* **Instruction**: Review the material line by line. Identify and copy every line that contains the string "video".

········

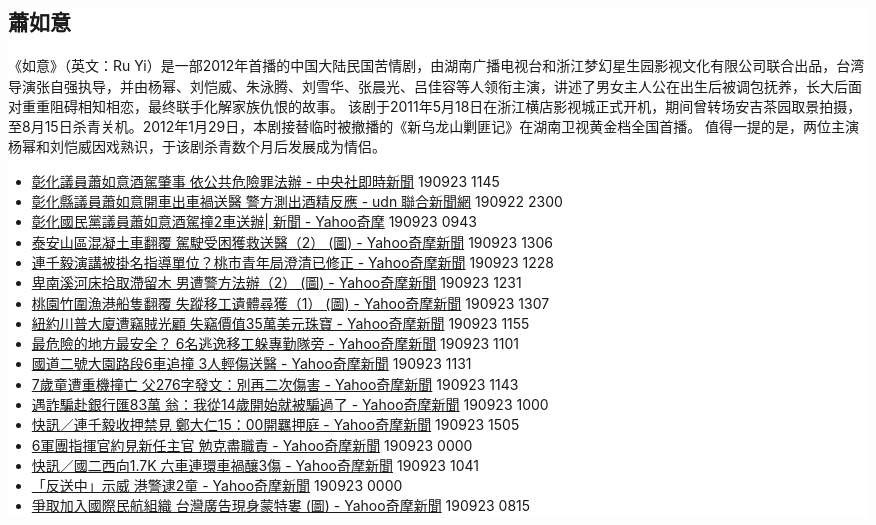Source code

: ## 蕭如意

《如意》（英文：Ru Yi）是一部2012年首播的中国大陆民国苦情剧，由湖南广播电视台和浙江梦幻星生园影视文化有限公司联合出品，台湾导演张自强执导，并由杨幂、刘恺威、朱泳腾、刘雪华、张晨光、吕佳容等人领衔主演，讲述了男女主人公在出生后被调包抚养，长大后面对重重阻碍相知相恋，最终联手化解家族仇恨的故事。
该剧于2011年5月18日在浙江横店影视城正式开机，期间曾转场安吉茶园取景拍摄，至8月15日杀青关机。2012年1月29日，本剧接替临时被撤播的《新乌龙山剿匪记》在湖南卫视黄金档全国首播。
值得一提的是，两位主演杨幂和刘恺威因戏熟识，于该剧杀青数个月后发展成为情侣。
- [彰化議員蕭如意酒駕肇事 依公共危險罪法辦 - 中央社即時新聞](https://www.cna.com.tw/news/asoc/201909220195.aspx "彰化議員蕭如意酒駕肇事 依公共危險罪法辦 - 中央社即時新聞") 190923 1145
- [彰化縣議員蕭如意開車出車禍送醫 警方測出酒精反應 - udn 聯合新聞網](https://udn.com/news/story/7320/4062614?from=udn-ch1_breaknews-1-cate2-news "彰化縣議員蕭如意開車出車禍送醫 警方測出酒精反應 - udn 聯合新聞網") 190922 2300
- [彰化國民黨議員蕭如意酒駕撞2車送辦| 新聞 - Yahoo奇摩](https://tw.mobi.yahoo.com/news/%E5%BD%B0%E5%8C%96%E5%9C%8B%E6%B0%91%E9%BB%A8%E8%AD%B0%E5%93%A1%E8%95%AD%E5%A6%82%E6%84%8F-%E9%85%92%E9%A7%95%E6%92%9E2%E8%BB%8A%E9%80%81%E8%BE%A6-014332056.html "彰化國民黨議員蕭如意酒駕撞2車送辦| 新聞 - Yahoo奇摩") 190923 0943
- [泰安山區混凝土車翻覆 駕駛受困獲救送醫（2） (圖) - Yahoo奇摩新聞](https://tw.news.yahoo.com/%E6%B3%B0%E5%AE%89%E5%B1%B1%E5%8D%80%E6%B7%B7%E5%87%9D%E5%9C%9F%E8%BB%8A%E7%BF%BB%E8%A6%86-%E9%A7%95%E9%A7%9B%E5%8F%97%E5%9B%B0%E7%8D%B2%E6%95%91%E9%80%81%E9%86%AB-2-%E5%9C%96-050638704.html "泰安山區混凝土車翻覆 駕駛受困獲救送醫（2） (圖) - Yahoo奇摩新聞") 190923 1306
- [連千毅演講被掛名指導單位？桃市青年局澄清已修正 - Yahoo奇摩新聞](https://tw.news.yahoo.com/%E9%80%A3%E5%8D%83%E6%AF%85%E6%BC%94%E8%AC%9B%E8%A2%AB%E6%8E%9B%E5%90%8D%E6%8C%87%E5%B0%8E%E5%96%AE%E4%BD%8D-%E6%A1%83%E5%B8%82%E9%9D%92%E5%B9%B4%E5%B1%80%E6%BE%84%E6%B8%85%E5%B7%B2%E4%BF%AE%E6%AD%A3-042833963.html "連千毅演講被掛名指導單位？桃市青年局澄清已修正 - Yahoo奇摩新聞") 190923 1228
- [卑南溪河床拾取滯留木 男遭警方法辦（2） (圖) - Yahoo奇摩新聞](https://tw.news.yahoo.com/%E5%8D%91%E5%8D%97%E6%BA%AA%E6%B2%B3%E5%BA%8A%E6%8B%BE%E5%8F%96%E6%BB%AF%E7%95%99%E6%9C%A8-%E7%94%B7%E9%81%AD%E8%AD%A6%E6%96%B9%E6%B3%95%E8%BE%A6-2-%E5%9C%96-043137753.html "卑南溪河床拾取滯留木 男遭警方法辦（2） (圖) - Yahoo奇摩新聞") 190923 1231
- [桃園竹圍漁港船隻翻覆 失蹤移工遺體尋獲（1） (圖) - Yahoo奇摩新聞](https://tw.news.yahoo.com/%E6%A1%83%E5%9C%92%E7%AB%B9%E5%9C%8D%E6%BC%81%E6%B8%AF%E8%88%B9%E9%9A%BB%E7%BF%BB%E8%A6%86-%E5%A4%B1%E8%B9%A4%E7%A7%BB%E5%B7%A5%E9%81%BA%E9%AB%94%E5%B0%8B%E7%8D%B2-1-%E5%9C%96-050738702.html "桃園竹圍漁港船隻翻覆 失蹤移工遺體尋獲（1） (圖) - Yahoo奇摩新聞") 190923 1307
- [紐約川普大廈遭竊賊光顧 失竊價值35萬美元珠寶 - Yahoo奇摩新聞](https://tw.news.yahoo.com/%E7%B4%90%E7%B4%84%E5%B7%9D%E6%99%AE%E5%A4%A7%E5%BB%88%E9%81%AD%E7%AB%8A%E8%B3%8A%E5%85%89%E9%A1%A7-%E5%A4%B1%E7%AB%8A%E5%83%B9%E5%80%BC35%E8%90%AC%E7%BE%8E%E5%85%83%E7%8F%A0%E5%AF%B6-035543598.html "紐約川普大廈遭竊賊光顧 失竊價值35萬美元珠寶 - Yahoo奇摩新聞") 190923 1155
- [最危險的地方最安全？ 6名逃逸移工躲專勤隊旁 - Yahoo奇摩新聞](https://tw.news.yahoo.com/video/%E6%9C%80%E5%8D%B1%E9%9A%AA%E7%9A%84%E5%9C%B0%E6%96%B9%E6%9C%80%E5%AE%89%E5%85%A8-6%E5%90%8D%E9%80%83%E9%80%B8%E7%A7%BB%E5%B7%A5%E8%BA%B2%E5%B0%88%E5%8B%A4%E9%9A%8A%E6%97%81-024452202.html "最危險的地方最安全？ 6名逃逸移工躲專勤隊旁 - Yahoo奇摩新聞") 190923 1101
- [國道二號大園路段6車追撞 3人輕傷送醫 - Yahoo奇摩新聞](https://tw.news.yahoo.com/%E5%9C%8B%E9%81%93%E4%BA%8C%E8%99%9F%E5%A4%A7%E5%9C%92%E8%B7%AF%E6%AE%B56%E8%BB%8A%E8%BF%BD%E6%92%9E-3%E4%BA%BA%E8%BC%95%E5%82%B7%E9%80%81%E9%86%AB-033155566.html "國道二號大園路段6車追撞 3人輕傷送醫 - Yahoo奇摩新聞") 190923 1131
- [7歲童遭重機撞亡 父276字發文：別再二次傷害 - Yahoo奇摩新聞](https://tw.news.yahoo.com/video/7%E6%AD%B2%E7%AB%A5%E9%81%AD%E9%87%8D%E6%A9%9F%E6%92%9E%E4%BA%A1-%E7%88%B6276%E5%AD%97%E7%99%BC%E6%96%87-%E5%88%A5%E5%86%8D%E4%BA%8C%E6%AC%A1%E5%82%B7%E5%AE%B3-033942320.html "7歲童遭重機撞亡 父276字發文：別再二次傷害 - Yahoo奇摩新聞") 190923 1143
- [遇詐騙赴銀行匯83萬 翁：我從14歲開始就被騙過了 - Yahoo奇摩新聞](https://tw.news.yahoo.com/video/%E9%81%87%E8%A9%90%E9%A8%99%E8%B5%B4%E9%8A%80%E8%A1%8C%E5%8C%AF83%E8%90%AC-%E7%BF%81-%E6%88%91%E5%BE%9E14%E6%AD%B2%E9%96%8B%E5%A7%8B%E5%B0%B1%E8%A2%AB%E9%A8%99%E9%81%8E%E4%BA%86-014723797.html "遇詐騙赴銀行匯83萬 翁：我從14歲開始就被騙過了 - Yahoo奇摩新聞") 190923 1000
- [快訊／連千毅收押禁見 鄭大仁15：00開羈押庭 - Yahoo奇摩新聞](https://tw.news.yahoo.com/%E5%BF%AB%E8%A8%8A-%E9%80%A3%E5%8D%83%E6%AF%85%E6%94%B6%E6%8A%BC%E7%A6%81%E8%A6%8B-%E9%84%AD%E5%A4%A7%E4%BB%8115-00%E9%96%8B%E7%BE%88%E6%8A%BC%E5%BA%AD-070546671.html "快訊／連千毅收押禁見 鄭大仁15：00開羈押庭 - Yahoo奇摩新聞") 190923 1505
- [6軍團指揮官約見新任主官 勉克盡職責 - Yahoo奇摩新聞](https://tw.news.yahoo.com/6%E8%BB%8D%E5%9C%98%E6%8C%87%E6%8F%AE%E5%AE%98%E7%B4%84%E8%A6%8B%E6%96%B0%E4%BB%BB%E4%B8%BB%E5%AE%98-%E5%8B%89%E5%85%8B%E7%9B%A1%E8%81%B7%E8%B2%AC-160000980.html "6軍團指揮官約見新任主官 勉克盡職責 - Yahoo奇摩新聞") 190923 0000
- [快訊／國二西向1.7K 六車連環車禍釀3傷 - Yahoo奇摩新聞](https://tw.news.yahoo.com/%E5%BF%AB%E8%A8%8A-%E5%9C%8B%E4%BA%8C%E8%A5%BF%E5%90%911-7k-%E5%85%AD%E8%BB%8A%E9%80%A3%E7%92%B0%E8%BB%8A%E7%A6%8D%E9%87%803%E5%82%B7-024100820.html "快訊／國二西向1.7K 六車連環車禍釀3傷 - Yahoo奇摩新聞") 190923 1041
- [「反送中」示威 港警逮2童 - Yahoo奇摩新聞](https://tw.news.yahoo.com/%E5%8F%8D%E9%80%81%E4%B8%AD-%E7%A4%BA%E5%A8%81-%E6%B8%AF%E8%AD%A6%E9%80%AE2%E7%AB%A5-160000910.html "「反送中」示威 港警逮2童 - Yahoo奇摩新聞") 190923 0000
- [爭取加入國際民航組織 台灣廣告現身蒙特婁 (圖) - Yahoo奇摩新聞](https://tw.news.yahoo.com/%E7%88%AD%E5%8F%96%E5%8A%A0%E5%85%A5%E5%9C%8B%E9%9A%9B%E6%B0%91%E8%88%AA%E7%B5%84%E7%B9%94-%E5%8F%B0%E7%81%A3%E5%BB%A3%E5%91%8A%E7%8F%BE%E8%BA%AB%E8%92%99%E7%89%B9%E5%A9%81-%E5%9C%96-001535017.html "爭取加入國際民航組織 台灣廣告現身蒙特婁 (圖) - Yahoo奇摩新聞") 190923 0815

········

* **Exercise result**:
- [最危險的地方最安全？ 6名逃逸移工躲專勤隊旁 - Yahoo奇摩新聞](https://tw.news.yahoo.com/video/%E6%9C%80%E5%8D%B1%E9%9A%AA%E7%9A%84%E5%9C%B0%E6%96%B9%E6%9C%80%E5%AE%89%E5%85%A8-6%E5%90%8D%E9%80%83%E9%80%B8%E7%A7%BB%E5%B7%A5%E8%BA%B2%E5%B0%88%E5%8B%A4%E9%9A%8A%E6%97%81-024452202.html "最危險的地方最安全？ 6名逃逸移工躲專勤隊旁 - Yahoo奇摩新聞") 190923 1101
- [7歲童遭重機撞亡 父276字發文：別再二次傷害 - Yahoo奇摩新聞](https://tw.news.yahoo.com/video/7%E6%AD%B2%E7%AB%A5%E9%81%AD%E9%87%8D%E6%A9%9F%E6%92%9E%E4%BA%A1-%E7%88%B6276%E5%AD%97%E7%99%BC%E6%96%87-%E5%88%A5%E5%86%8D%E4%BA%8C%E6%AC%A1%E5%82%B7%E5%AE%B3-033942320.html "7歲童遭重機撞亡 父276字發文：別再二次傷害 - Yahoo奇摩新聞") 190923 1143
- [遇詐騙赴銀行匯83萬 翁：我從14歲開始就被騙過了 - Yahoo奇摩新聞](https://tw.news.yahoo.com/video/%E9%81%87%E8%A9%90%E9%A8%99%E8%B5%B4%E9%8A%80%E8%A1%8C%E5%8C%AF83%E8%90%AC-%E7%BF%81-%E6%88%91%E5%BE%9E14%E6%AD%B2%E9%96%8B%E5%A7%8B%E5%B0%B1%E8%A2%AB%E9%A8%99%E9%81%8E%E4%BA%86-014723797.html "遇詐騙赴銀行匯83萬 翁：我從14歲開始就被騙過了 - Yahoo奇摩新聞") 190923 1000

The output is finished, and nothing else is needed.